**AIM OF THE TASK:** Where the word "цивільн" appears in a line below, copy the whole line.

**Page-level text extractions:**
·····
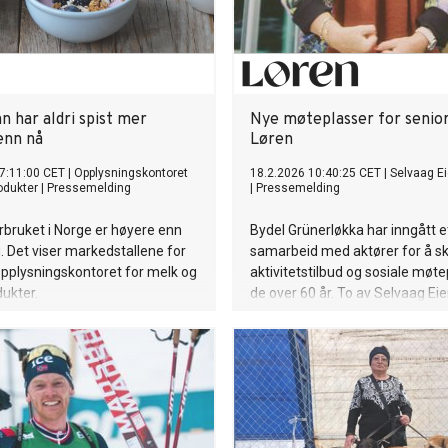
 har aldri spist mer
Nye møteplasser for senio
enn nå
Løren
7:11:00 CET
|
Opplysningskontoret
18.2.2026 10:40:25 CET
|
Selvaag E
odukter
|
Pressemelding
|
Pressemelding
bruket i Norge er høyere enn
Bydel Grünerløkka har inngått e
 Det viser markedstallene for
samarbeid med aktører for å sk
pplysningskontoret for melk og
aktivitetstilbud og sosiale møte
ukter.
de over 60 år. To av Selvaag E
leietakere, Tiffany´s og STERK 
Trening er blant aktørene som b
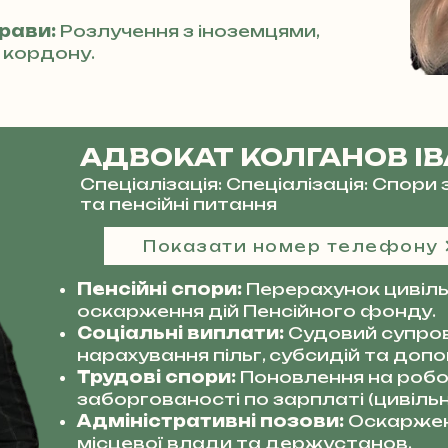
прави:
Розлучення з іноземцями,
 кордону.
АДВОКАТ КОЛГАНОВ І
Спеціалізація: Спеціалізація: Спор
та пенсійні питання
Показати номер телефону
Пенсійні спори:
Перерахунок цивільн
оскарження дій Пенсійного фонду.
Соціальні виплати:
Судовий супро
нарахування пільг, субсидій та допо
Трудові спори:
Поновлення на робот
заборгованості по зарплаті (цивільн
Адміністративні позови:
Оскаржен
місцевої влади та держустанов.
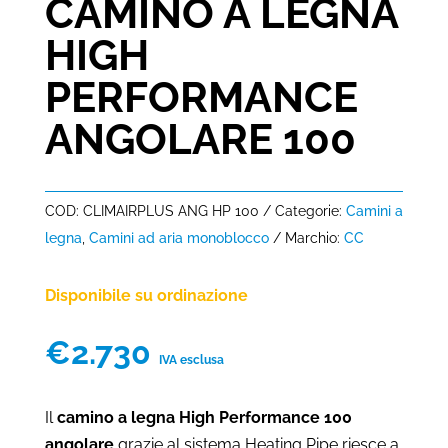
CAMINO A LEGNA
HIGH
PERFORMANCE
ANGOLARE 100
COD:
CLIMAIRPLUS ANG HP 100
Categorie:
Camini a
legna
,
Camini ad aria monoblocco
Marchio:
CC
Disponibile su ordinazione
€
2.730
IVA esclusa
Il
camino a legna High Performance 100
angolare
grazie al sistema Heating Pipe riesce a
·····
**RESULT FOR THIS TASK:**
Перерахунок цивільн
заборгованості по зарплаті (цивільн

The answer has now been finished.